__TEXTO FORNECIDO__
Francês detido na Bulgária afirma que tinha negócios com os irmãos Kouachi

O francês Fritz-Joly Joachin, preso na Bulgária sob suspeita de terrorismo, disse hoje que tinha relações comerciais com os irmãos Said e Chérif Kouachi, responsáveis pelo ataque ao semanário satírico Charlie Hebdo, em Paris, a 07 de janeiro.

A informação foi difundida numa entrevista emitida pela rádio estatal búlgara BNR, que a gravou no tribunal em Sófia, onde o detido aguarda pela decisão que a justiça búlgara tomará terça-feira sobre a sua eventual extradição para França, que a solicitou.

O francês, de 29 anos, de origem haitiana e convertido ao Islão, assegurou que se dedicava ao negócio da compra e venda de roupa e calçado, tal como os irmãos Kouachi, com os quais tinha "relações comerciais".

"A última vez que nos vimos foi em julho e, desde então, falámos por telefone duas ou três vezes", sublinhou Joachin, que está em prisão preventiva, sem avançar mais detalhes sobre o assunto.

Todavia, um mandado de detenção emitido pela França acusa-o de "participação em grupo criminoso armado cujo objetivo é a organização de atos terroristas" e destaca que, antes da sua partida para a Turquia, a 30 de dezembro, Fritz-Joly Joachin esteve várias vezes em contacto com um dos dois irmãos, Chérif Kouachi".

Fritz-Joly Joachin foi interpelado pelas autoridades a 01 de janeiro ao tentar passar de autocarro a fronteira búlgaro-turca com o filho de 3 anos, por haver uma ordem europeia por tentativa de sequestro da criança, com a qual, supostamente, pretendia viajar para a Síria, para se juntar aos 'jihadistas'.

Porém, na entrevista, Fritz-Joly Joachin nega estar relacionado com o Islão radical.

"Sou muçulmano, mas não um muçulmano exemplar. Também cometo pecados. Mas não sou radical. Se o fosse, teria estado em Paris naquela altura [em que se deu o atentado]", sublinhou.

O suspeito também rejeitou a acusação de terrorismo que paira sobre ele e que, na sua opinião, se deve apenas ao facto de ter conhecido pessoas "que fizeram algo de errado".

"Eu não sabia nada do que eles pretendiam fazer. Fiquei surpreendido. Eram pessoas muito amáveis", comentou sobre os irmãos Kouachi, acrescentando que o semanário satírico francês "não fez nada de mal" mas que, "se deseja troçar de uma religião, deve fazê-lo com todas e não apenas com o Islão".

__Coordenadas nomeadas das articulações__
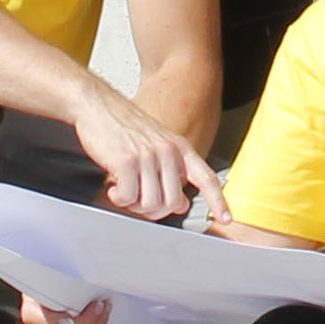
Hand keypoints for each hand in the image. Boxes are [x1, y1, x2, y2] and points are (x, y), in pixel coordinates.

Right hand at [70, 104, 223, 224]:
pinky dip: (119, 199)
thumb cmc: (124, 127)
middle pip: (172, 203)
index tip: (226, 218)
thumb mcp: (156, 145)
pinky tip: (114, 188)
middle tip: (137, 200)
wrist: (98, 105)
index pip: (206, 178)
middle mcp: (168, 152)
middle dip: (153, 210)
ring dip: (134, 205)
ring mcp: (148, 156)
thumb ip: (171, 173)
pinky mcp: (127, 161)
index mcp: (179, 148)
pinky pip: (128, 198)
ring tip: (124, 190)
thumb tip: (182, 204)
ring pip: (151, 204)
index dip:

__O QUE FAZER__
A. Liste todos os países que a notícia sobre Fritz-Joly Joachin cita pelo nome.
B. De acordo com a notícia sobre Fritz-Joly Joachin, diga se cada afirmação está certa ou não: (i) Joachin tem 29 anos. (ii) Joachin foi detido quando tentava atravessar a fronteira de avião. (iii) Joachin descreveu os irmãos Kouachi como pessoas muito amáveis.
C. Reescreva o trecho da notícia sobre Fritz-Joly Joachin que começa nas palavras "O francês Fritz-Joly" e vai até "sobre o assunto.", inclusive, com "eletrodomésticos" no lugar de "roupa e calçado".

__RESPOSTAS DOS EXERCÍCIOS__
A. Bulgária, França, Turquia, Síria

B.
(i) Sim: "O francês, de 29 anos".
(ii) Não: "ao tentar passar de autocarro a fronteira búlgaro-turca".
(iii) Sim: "Eram pessoas muito amáveis".

C.
O francês Fritz-Joly Joachin, preso na Bulgária sob suspeita de terrorismo, disse hoje que tinha relações comerciais com os irmãos Said e Chérif Kouachi, responsáveis pelo ataque ao semanário satírico Charlie Hebdo, em Paris, a 07 de janeiro.

A informação foi difundida numa entrevista emitida pela rádio estatal búlgara BNR, que a gravou no tribunal em Sófia, onde o detido aguarda pela decisão que a justiça búlgara tomará terça-feira sobre a sua eventual extradição para França, que a solicitou.

O francês, de 29 anos, de origem haitiana e convertido ao Islão, assegurou que se dedicava ao negócio da compra e venda de eletrodomésticos, tal como os irmãos Kouachi, com os quais tinha "relações comerciais".

"A última vez que nos vimos foi em julho e, desde então, falámos por telefone duas ou três vezes", sublinhou Joachin, que está em prisão preventiva, sem avançar mais detalhes sobre o assunto.